哲學家羅素在《幸福之路》中認為,只要不過度,即使是最單調的工作,對大多數人來說,也比無所事事更容易忍受。
多數工作都會使人得到兩種滿足,一是消磨時光,二是給抱負以一定的出路。
前段日子熱播的高分日劇《凪的新生活》裡,28歲職場老好人大島凪告別大城市的生活,甩掉男友,辭掉工作,扔掉手機,騙過家人,獨自背起一床被子搬到鄉下,每天睡到自然醒。
但就像前男友罵她的:你以為逃離職場就能重置人生嗎?扔了點東西搬了新家,人生就能重來了嗎?
她決心做出改變,尋找自己的人生目標,學著說“不”,學著不在意別人的看法,專心過好自己的人生。

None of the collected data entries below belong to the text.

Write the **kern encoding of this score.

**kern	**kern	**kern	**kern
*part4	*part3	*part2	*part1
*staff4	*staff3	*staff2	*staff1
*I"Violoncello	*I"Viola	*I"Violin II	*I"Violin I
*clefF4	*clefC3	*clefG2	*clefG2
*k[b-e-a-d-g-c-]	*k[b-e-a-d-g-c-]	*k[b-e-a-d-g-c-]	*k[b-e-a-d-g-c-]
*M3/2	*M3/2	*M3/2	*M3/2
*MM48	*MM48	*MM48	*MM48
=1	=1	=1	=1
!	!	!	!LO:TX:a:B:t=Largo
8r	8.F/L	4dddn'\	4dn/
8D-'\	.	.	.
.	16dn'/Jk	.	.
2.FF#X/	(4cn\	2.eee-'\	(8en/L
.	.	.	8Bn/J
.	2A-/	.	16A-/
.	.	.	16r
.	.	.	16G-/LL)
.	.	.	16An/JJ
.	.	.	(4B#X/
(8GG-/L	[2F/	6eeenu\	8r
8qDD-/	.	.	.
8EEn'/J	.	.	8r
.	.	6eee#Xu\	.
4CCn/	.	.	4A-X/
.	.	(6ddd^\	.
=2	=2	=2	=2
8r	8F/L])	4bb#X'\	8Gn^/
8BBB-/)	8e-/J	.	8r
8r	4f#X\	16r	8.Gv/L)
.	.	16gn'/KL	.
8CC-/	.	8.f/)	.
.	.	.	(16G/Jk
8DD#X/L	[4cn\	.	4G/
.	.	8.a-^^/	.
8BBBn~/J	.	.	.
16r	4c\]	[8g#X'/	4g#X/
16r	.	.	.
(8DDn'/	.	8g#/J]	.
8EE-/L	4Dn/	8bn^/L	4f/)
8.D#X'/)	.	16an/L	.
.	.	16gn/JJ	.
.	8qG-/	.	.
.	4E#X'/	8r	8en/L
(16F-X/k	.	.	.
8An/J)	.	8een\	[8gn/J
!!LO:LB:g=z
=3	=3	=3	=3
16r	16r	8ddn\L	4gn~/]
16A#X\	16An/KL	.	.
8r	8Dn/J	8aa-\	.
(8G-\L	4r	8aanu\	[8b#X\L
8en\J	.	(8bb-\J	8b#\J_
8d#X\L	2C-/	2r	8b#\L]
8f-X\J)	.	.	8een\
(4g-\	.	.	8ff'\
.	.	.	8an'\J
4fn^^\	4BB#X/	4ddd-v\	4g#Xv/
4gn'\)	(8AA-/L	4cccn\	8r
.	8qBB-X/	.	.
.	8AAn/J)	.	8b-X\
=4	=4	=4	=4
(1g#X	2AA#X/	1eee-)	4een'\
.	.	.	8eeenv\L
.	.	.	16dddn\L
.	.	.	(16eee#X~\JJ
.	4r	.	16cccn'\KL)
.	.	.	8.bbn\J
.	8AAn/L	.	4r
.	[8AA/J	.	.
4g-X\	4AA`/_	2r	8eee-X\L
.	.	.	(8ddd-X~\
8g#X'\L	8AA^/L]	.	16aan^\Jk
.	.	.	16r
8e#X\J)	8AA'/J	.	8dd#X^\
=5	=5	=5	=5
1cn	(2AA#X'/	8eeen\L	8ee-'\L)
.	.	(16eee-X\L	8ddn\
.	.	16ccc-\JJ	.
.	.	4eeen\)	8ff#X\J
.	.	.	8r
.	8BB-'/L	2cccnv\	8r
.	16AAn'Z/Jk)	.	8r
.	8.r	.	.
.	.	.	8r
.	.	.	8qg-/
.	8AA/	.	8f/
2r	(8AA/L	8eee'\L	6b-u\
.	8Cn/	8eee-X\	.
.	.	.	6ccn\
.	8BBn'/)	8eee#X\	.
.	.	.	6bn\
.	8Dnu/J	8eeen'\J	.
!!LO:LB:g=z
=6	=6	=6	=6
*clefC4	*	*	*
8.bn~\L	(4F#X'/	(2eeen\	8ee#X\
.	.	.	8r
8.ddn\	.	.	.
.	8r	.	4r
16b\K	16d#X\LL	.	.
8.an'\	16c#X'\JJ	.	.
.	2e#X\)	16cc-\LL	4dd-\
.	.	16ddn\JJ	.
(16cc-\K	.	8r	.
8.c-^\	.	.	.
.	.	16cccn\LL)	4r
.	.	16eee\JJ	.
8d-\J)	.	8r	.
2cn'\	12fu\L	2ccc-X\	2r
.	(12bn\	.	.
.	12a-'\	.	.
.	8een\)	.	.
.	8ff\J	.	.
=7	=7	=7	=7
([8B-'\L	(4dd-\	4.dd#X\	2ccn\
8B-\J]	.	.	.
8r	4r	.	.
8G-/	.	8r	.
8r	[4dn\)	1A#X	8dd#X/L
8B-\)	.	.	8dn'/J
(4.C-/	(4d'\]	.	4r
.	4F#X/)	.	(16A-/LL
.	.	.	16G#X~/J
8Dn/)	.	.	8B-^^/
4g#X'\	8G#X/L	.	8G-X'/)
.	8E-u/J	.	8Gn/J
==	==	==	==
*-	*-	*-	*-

在大島凪身上,渴望逃離現實的人都能看到了自己的影子。
蟄居不是最終的辦法,一番整頓後,重新走進叢林社會,才是。
因為,我們要逃離的不是大城市,不是職場,而是你自己。
每個成年人的生活,都有很多不易。
但與其在壓抑的小房間裡消磨時間,不如走出門,重新呼吸新鮮空氣,重新奪回對生活的掌控權,並適當放低對自我的期待。
畢竟,就像齊秦在那首老歌裡唱的一樣:
外面的世界很無奈。
但外面的世界也很精彩。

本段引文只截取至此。